I'm working on a new version of my Mandelbrot screensaver and I'm running out of floating point accuracy - simple double values don't have enough significant figures for my needs.
More significant figures = greater levels of zooming into the fractal
Back when I wrote a version of this screensaver in Delphi 7, I used the extended floating point type, 80 bits in size.
In .NET, I could switch to decimal, but the performance hit for this is terrible, slowing down fractal generation by a factor of 20 or so.

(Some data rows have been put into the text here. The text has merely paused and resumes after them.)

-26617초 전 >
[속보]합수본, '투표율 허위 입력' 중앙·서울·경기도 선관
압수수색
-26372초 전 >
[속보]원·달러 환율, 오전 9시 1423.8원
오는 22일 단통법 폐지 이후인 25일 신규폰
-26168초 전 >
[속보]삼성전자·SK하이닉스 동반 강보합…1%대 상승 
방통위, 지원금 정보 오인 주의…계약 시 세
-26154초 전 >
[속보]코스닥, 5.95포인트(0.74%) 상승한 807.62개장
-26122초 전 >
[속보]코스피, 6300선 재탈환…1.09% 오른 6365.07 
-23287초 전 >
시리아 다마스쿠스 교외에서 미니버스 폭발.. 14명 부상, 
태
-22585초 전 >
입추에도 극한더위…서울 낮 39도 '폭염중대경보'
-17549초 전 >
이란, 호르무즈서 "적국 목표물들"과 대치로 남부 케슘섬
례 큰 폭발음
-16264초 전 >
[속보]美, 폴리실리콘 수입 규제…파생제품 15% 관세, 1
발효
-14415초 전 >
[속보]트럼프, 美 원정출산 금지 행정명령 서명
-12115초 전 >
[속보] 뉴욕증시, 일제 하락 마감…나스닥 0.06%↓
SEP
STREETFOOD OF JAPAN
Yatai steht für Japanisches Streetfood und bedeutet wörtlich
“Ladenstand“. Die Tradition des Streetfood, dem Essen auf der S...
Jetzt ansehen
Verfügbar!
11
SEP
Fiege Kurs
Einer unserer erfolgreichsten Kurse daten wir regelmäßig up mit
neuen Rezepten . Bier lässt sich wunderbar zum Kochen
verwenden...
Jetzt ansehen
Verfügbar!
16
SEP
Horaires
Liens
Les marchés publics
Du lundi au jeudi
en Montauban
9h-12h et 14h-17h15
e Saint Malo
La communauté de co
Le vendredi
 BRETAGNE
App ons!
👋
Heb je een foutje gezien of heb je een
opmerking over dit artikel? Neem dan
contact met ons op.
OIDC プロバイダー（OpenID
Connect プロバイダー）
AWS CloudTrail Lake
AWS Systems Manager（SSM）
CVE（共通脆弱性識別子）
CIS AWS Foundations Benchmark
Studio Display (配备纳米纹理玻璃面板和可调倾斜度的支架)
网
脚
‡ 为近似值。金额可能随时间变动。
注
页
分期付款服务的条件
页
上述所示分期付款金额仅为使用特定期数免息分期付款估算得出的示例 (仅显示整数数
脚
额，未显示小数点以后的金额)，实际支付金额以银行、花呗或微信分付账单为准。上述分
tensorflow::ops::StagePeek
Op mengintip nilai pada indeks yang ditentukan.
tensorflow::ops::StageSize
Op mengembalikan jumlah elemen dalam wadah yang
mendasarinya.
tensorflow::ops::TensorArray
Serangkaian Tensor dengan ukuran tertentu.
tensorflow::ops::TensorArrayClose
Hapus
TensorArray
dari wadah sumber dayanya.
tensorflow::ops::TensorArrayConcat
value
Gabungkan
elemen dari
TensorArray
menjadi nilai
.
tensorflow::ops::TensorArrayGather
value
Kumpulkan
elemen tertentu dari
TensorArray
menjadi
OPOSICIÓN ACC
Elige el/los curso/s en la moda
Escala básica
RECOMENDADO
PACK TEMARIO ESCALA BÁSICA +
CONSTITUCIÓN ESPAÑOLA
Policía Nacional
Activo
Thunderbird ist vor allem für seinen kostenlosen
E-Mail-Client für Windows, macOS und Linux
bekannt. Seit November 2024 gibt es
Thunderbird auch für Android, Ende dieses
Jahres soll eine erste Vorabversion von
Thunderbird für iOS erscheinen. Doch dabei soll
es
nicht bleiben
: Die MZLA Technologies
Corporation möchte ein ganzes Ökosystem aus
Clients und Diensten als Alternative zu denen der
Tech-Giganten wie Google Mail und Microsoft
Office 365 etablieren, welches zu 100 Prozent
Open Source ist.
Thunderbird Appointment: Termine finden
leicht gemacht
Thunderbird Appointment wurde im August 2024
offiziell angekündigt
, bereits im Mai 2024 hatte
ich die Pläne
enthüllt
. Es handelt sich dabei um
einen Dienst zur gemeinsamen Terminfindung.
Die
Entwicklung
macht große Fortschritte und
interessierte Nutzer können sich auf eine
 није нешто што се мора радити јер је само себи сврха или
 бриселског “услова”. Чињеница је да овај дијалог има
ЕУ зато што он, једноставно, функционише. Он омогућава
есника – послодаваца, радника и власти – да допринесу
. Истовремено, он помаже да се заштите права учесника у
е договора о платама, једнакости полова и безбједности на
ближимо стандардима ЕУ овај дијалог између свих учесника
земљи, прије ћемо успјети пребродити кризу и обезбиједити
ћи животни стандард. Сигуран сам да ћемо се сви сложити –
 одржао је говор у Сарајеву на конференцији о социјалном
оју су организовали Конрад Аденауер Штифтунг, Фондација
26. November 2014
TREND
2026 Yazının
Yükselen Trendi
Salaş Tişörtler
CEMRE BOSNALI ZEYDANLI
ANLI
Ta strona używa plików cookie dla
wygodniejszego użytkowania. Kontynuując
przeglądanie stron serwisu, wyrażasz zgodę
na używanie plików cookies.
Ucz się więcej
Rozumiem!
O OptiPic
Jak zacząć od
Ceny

Is there any equivalent of extended for .NET? Or, alternatively, are there any numeric types with higher precision than double that still use the FPU for evaluation and therefore don't have the high performance hit of decimal?
Update
My screensaver already manages to zoom into the fractal by many (many!) orders of magnitude; currently it resets to the base fractal only when the numeric type in use is unable to separate the ordinates for adjacent pixels. The extra 16 bits of precision from the double-extended improvement would give me close to 16 more doublings of size.
As to performance, my algorithm already manages to eliminate 95-99% of the math required (as compared to a naive implementation that calculates many pixels), while retaining the integrity of the fractal.
That means even your Delphi program may not perform well in 64bit platforms.
If you need a numeric data type with more than 64bits then go for
decimal
and optimize your algorithms to improve performance.